Des opportunités limitées 

Les auteurs de l'étude considèrent que, compte tenu de la petite taille des marchés océaniens et de leur faible niveau actuel de protection, les opportunités pour les filières animales européennes et françaises en cas d’accords de libre-échange sont minimes. 

Concernant la Nouvelle-Zélande, le bureau d’études ABCIS estime que ce pays ne présente pas d’opportunités significatives pour les produits finis français, en raison de sa faible population, d’une démographie peu dynamique et d’une consommation orientée vers des produits standards, pour lesquels les productions françaises sont peu compétitives. 

Des perspectives avec le marché australien

De son côté, le marché australien offre des perspectives un peu plus intéressantes, en raison de sa démographie dynamique et d’une consommation par habitant qui progresse pour la viande bovine comme pour les produits laitiers. Quelques barrières tarifaires subsistent, qui limitent l’accès des produits européens à ce marché. C’est le cas des fromages, qui se voient appliquer un droit de douane de 1,22 AUD/kg soit 81,74 €/100 kg), alors même que les principaux concurrents de l’UE (États-Unis et Nouvelle-Zélande) bénéficient d’accès à droit nul.  

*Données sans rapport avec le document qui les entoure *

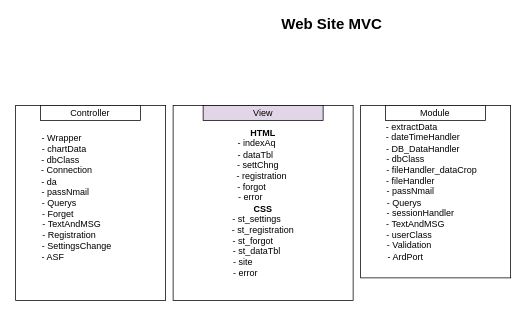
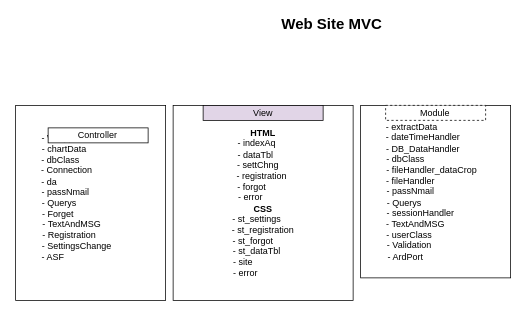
  <mxCell id="0" />
  <mxCell id="1" parent="0" />
  <mxCell id="2" value="&lt;b&gt;&lt;font style=&quot;font-size: 20px&quot;&gt;Web Site MVC&amp;nbsp;&lt;/font&gt;&lt;/b&gt;" style="text;html=1;align=center;verticalAlign=middle;resizable=0;points=[];autosize=1;strokeColor=none;fillColor=none;" vertex="1" parent="1"><mxGeometry x="364" y="20" width="160" height="20" as="geometry" /></mxCell>
  <mxCell id="3" value="" style="group" vertex="1" connectable="0" parent="1"><mxGeometry x="230" y="140" width="240" height="260" as="geometry" /></mxCell>
  <mxCell id="4" value="&lt;b&gt;HTML&lt;/b&gt;&lt;br&gt;- indexAq&amp;nbsp; &amp;nbsp; &amp;nbsp;&lt;br&gt;- dataTbl&amp;nbsp; &amp;nbsp; &amp;nbsp;&amp;nbsp;&lt;br&gt;- settChng&amp;nbsp; &amp;nbsp;&amp;nbsp;&lt;br&gt;- registration&amp;nbsp;&lt;br&gt;- forgot&amp;nbsp; &amp;nbsp; &amp;nbsp; &amp;nbsp; &amp;nbsp;&lt;br&gt;- error&amp;nbsp; &amp;nbsp; &amp;nbsp; &amp;nbsp; &amp;nbsp;&amp;nbsp;&lt;br&gt;&lt;b&gt;CSS&lt;/b&gt;&lt;br&gt;-&amp;nbsp;st_settings&amp;nbsp; &amp;nbsp; &amp;nbsp;&lt;br&gt;-&amp;nbsp;st_registration&lt;br&gt;-&amp;nbsp;st_forgot&amp;nbsp; &amp;nbsp; &amp;nbsp; &amp;nbsp;&amp;nbsp;&lt;br&gt;-&amp;nbsp;st_dataTbl&amp;nbsp; &amp;nbsp; &amp;nbsp;&lt;br&gt;-&amp;nbsp;site&amp;nbsp; &amp;nbsp; &amp;nbsp; &amp;nbsp; &amp;nbsp; &amp;nbsp; &amp;nbsp; &amp;nbsp;&amp;nbsp;&lt;br&gt;-&amp;nbsp;error&amp;nbsp; &amp;nbsp; &amp;nbsp; &amp;nbsp; &amp;nbsp; &amp;nbsp; &amp;nbsp;&amp;nbsp;" style="rounded=0;whiteSpace=wrap;html=1;" vertex="1" parent="3"><mxGeometry width="240" height="260" as="geometry" /></mxCell>
  <mxCell id="5" value="View" style="rounded=0;whiteSpace=wrap;html=1;fillColor=#e1d5e7;" vertex="1" parent="3"><mxGeometry x="40" width="160" height="20" as="geometry" /></mxCell>
  <mxCell id="6" value="" style="group" vertex="1" connectable="0" parent="1"><mxGeometry x="20" y="140" width="200" height="270" as="geometry" /></mxCell>
  <mxCell id="7" value="&lt;span&gt;- Wrapper&amp;nbsp; &amp;nbsp; &amp;nbsp; &amp;nbsp; &amp;nbsp; &amp;nbsp; &amp;nbsp; &amp;nbsp; &amp;nbsp; &amp;nbsp; &amp;nbsp; &amp;nbsp;&lt;/span&gt;&lt;br&gt;&lt;span&gt;- chartData&amp;nbsp; &amp;nbsp; &amp;nbsp; &amp;nbsp; &amp;nbsp; &amp;nbsp;&amp;nbsp;&amp;nbsp; &amp;nbsp; &amp;nbsp; &amp;nbsp; &amp;nbsp;&lt;/span&gt;&lt;br&gt;&lt;span&gt;-&amp;nbsp;dbClass&amp;nbsp; &amp;nbsp; &amp;nbsp; &amp;nbsp; &amp;nbsp; &amp;nbsp; &amp;nbsp; &amp;nbsp; &amp;nbsp; &amp;nbsp; &amp;nbsp; &amp;nbsp;&amp;nbsp;&lt;/span&gt;&lt;br&gt;&lt;span&gt;&amp;nbsp;-&amp;nbsp;&lt;/span&gt;Connection&amp;nbsp; &amp;nbsp; &amp;nbsp; &amp;nbsp; &amp;nbsp; &amp;nbsp; &amp;nbsp; &amp;nbsp; &amp;nbsp; &amp;nbsp;&amp;nbsp;&lt;br&gt;&lt;span&gt;- da&amp;nbsp; &amp;nbsp; &amp;nbsp; &amp;nbsp; &amp;nbsp; &amp;nbsp; &amp;nbsp;&amp;nbsp;&amp;nbsp; &amp;nbsp; &amp;nbsp; &amp;nbsp; &amp;nbsp; &amp;nbsp; &amp;nbsp; &amp;nbsp; &amp;nbsp; &amp;nbsp;&lt;/span&gt;&lt;br&gt;&lt;span&gt;- passNmail&amp;nbsp; &amp;nbsp; &amp;nbsp; &amp;nbsp; &amp;nbsp; &amp;nbsp; &amp;nbsp; &amp;nbsp; &amp;nbsp; &amp;nbsp;&amp;nbsp;&lt;/span&gt;&lt;br&gt;&lt;span&gt;- Querys&amp;nbsp; &amp;nbsp; &amp;nbsp; &amp;nbsp; &amp;nbsp; &amp;nbsp; &amp;nbsp; &amp;nbsp; &amp;nbsp; &amp;nbsp; &amp;nbsp; &amp;nbsp; &amp;nbsp;&lt;/span&gt;&lt;br&gt;&lt;span&gt;- Forget&amp;nbsp; &amp;nbsp; &amp;nbsp; &amp;nbsp; &amp;nbsp; &amp;nbsp; &amp;nbsp;&amp;nbsp;&amp;nbsp;&amp;nbsp; &amp;nbsp; &amp;nbsp; &amp;nbsp; &amp;nbsp; &amp;nbsp;&lt;/span&gt;&lt;br&gt;&lt;span&gt;- TextAndMSG&amp;nbsp; &amp;nbsp; &amp;nbsp; &amp;nbsp; &amp;nbsp; &amp;nbsp; &amp;nbsp; &amp;nbsp;&lt;/span&gt;&lt;br&gt;&lt;span&gt;- Registration&amp;nbsp; &amp;nbsp; &amp;nbsp; &amp;nbsp; &amp;nbsp; &amp;nbsp; &amp;nbsp; &amp;nbsp; &amp;nbsp;&lt;/span&gt;&lt;br&gt;&lt;span&gt;- SettingsChange&amp;nbsp; &amp;nbsp; &amp;nbsp; &amp;nbsp; &amp;nbsp; &amp;nbsp;&lt;br&gt;&lt;/span&gt;- ASF&amp;nbsp; &amp;nbsp; &amp;nbsp; &amp;nbsp; &amp;nbsp; &amp;nbsp; &amp;nbsp; &amp;nbsp; &amp;nbsp; &amp;nbsp; &amp;nbsp; &amp;nbsp;&amp;nbsp; &amp;nbsp; &amp;nbsp; &amp;nbsp;&lt;span&gt;&lt;br&gt;&amp;nbsp; &amp;nbsp; &amp;nbsp; &amp;nbsp; &amp;nbsp; &amp;nbsp; &amp;nbsp; &amp;nbsp; &amp;nbsp; &amp;nbsp; &amp;nbsp;&lt;/span&gt;" style="rounded=0;whiteSpace=wrap;html=1;" vertex="1" parent="6"><mxGeometry width="200" height="260" as="geometry" /></mxCell>
- <mxCell id="8" value="Controller" style="rounded=0;whiteSpace=wrap;html=1;" vertex="1" parent="6"><mxGeometry x="33.333" width="133.333" height="20" as="geometry" /></mxCell>
+ <mxCell id="8" value="Controller" style="rounded=0;whiteSpace=wrap;html=1;" vertex="1" parent="6"><mxGeometry x="43.333" y="30" width="133.333" height="20" as="geometry" /></mxCell>
  <mxCell id="9" value="M" style="group" vertex="1" connectable="0" parent="1"><mxGeometry x="480" y="140" width="200" height="230" as="geometry" /></mxCell>
  <mxCell id="10" value="- extractData&amp;nbsp; &amp;nbsp; &amp;nbsp; &amp;nbsp; &amp;nbsp; &amp;nbsp; &amp;nbsp; &amp;nbsp; &amp;nbsp; &amp;nbsp;&lt;br&gt;- dateTimeHandler&amp;nbsp; &amp;nbsp; &amp;nbsp; &amp;nbsp; &amp;nbsp;&amp;nbsp;&lt;br&gt;-&amp;nbsp;DB_DataHandler&amp;nbsp; &amp;nbsp; &amp;nbsp; &amp;nbsp; &amp;nbsp;&amp;nbsp;&lt;br&gt;-&amp;nbsp;dbClass&amp;nbsp; &amp;nbsp; &amp;nbsp; &amp;nbsp; &amp;nbsp; &amp;nbsp; &amp;nbsp; &amp;nbsp; &amp;nbsp; &amp;nbsp; &amp;nbsp; &amp;nbsp;&amp;nbsp;&lt;br&gt;&amp;nbsp;-&amp;nbsp;fileHandler_dataCrop&amp;nbsp; &amp;nbsp;&amp;nbsp;&lt;br&gt;- fileHandler&amp;nbsp; &amp;nbsp; &amp;nbsp; &amp;nbsp; &amp;nbsp; &amp;nbsp; &amp;nbsp; &amp;nbsp; &amp;nbsp; &amp;nbsp;&amp;nbsp;&lt;br&gt;- passNmail&amp;nbsp; &amp;nbsp; &amp;nbsp; &amp;nbsp; &amp;nbsp; &amp;nbsp; &amp;nbsp; &amp;nbsp; &amp;nbsp; &amp;nbsp;&amp;nbsp;&lt;br&gt;- Querys&amp;nbsp; &amp;nbsp; &amp;nbsp; &amp;nbsp; &amp;nbsp; &amp;nbsp; &amp;nbsp; &amp;nbsp; &amp;nbsp; &amp;nbsp; &amp;nbsp; &amp;nbsp; &amp;nbsp;&lt;br&gt;- sessionHandler&amp;nbsp; &amp;nbsp; &amp;nbsp; &amp;nbsp; &amp;nbsp; &amp;nbsp;&amp;nbsp;&lt;br&gt;- TextAndMSG&amp;nbsp; &amp;nbsp; &amp;nbsp; &amp;nbsp; &amp;nbsp; &amp;nbsp; &amp;nbsp; &amp;nbsp;&amp;nbsp;&lt;br&gt;- userClass&amp;nbsp; &amp;nbsp; &amp;nbsp; &amp;nbsp; &amp;nbsp; &amp;nbsp; &amp;nbsp; &amp;nbsp; &amp;nbsp; &amp;nbsp; &amp;nbsp;&lt;br&gt;&amp;nbsp;- Validation&amp;nbsp; &amp;nbsp; &amp;nbsp; &amp;nbsp; &amp;nbsp; &amp;nbsp; &amp;nbsp; &amp;nbsp; &amp;nbsp; &amp;nbsp; &amp;nbsp;&amp;nbsp;&lt;br&gt;- ArdPort&amp;nbsp; &amp;nbsp; &amp;nbsp; &amp;nbsp; &amp;nbsp; &amp;nbsp; &amp;nbsp; &amp;nbsp; &amp;nbsp; &amp;nbsp; &amp;nbsp; &amp;nbsp;&amp;nbsp;" style="rounded=0;whiteSpace=wrap;html=1;" vertex="1" parent="9"><mxGeometry width="200" height="230" as="geometry" /></mxCell>
- <mxCell id="11" value="Module" style="rounded=0;whiteSpace=wrap;html=1;" vertex="1" parent="9"><mxGeometry x="33.333" width="133.333" height="20" as="geometry" /></mxCell>
+ <mxCell id="11" value="Module" style="rounded=0;whiteSpace=wrap;html=1;dashed=1;" vertex="1" parent="9"><mxGeometry x="33.333" width="133.333" height="20" as="geometry" /></mxCell>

Alors que l’UE négocie actuellement des traités de libre-échange avec l’Australie et la Nouvelle-Zélande, la question se pose des conséquences de tels accords sur les filières françaises et européennes de ruminants. Ces deux pays figurent en effet parmi les principaux exportateurs mondiaux de produits laitiers et de viandes rouges, et disposent d’avantages compétitifs importants.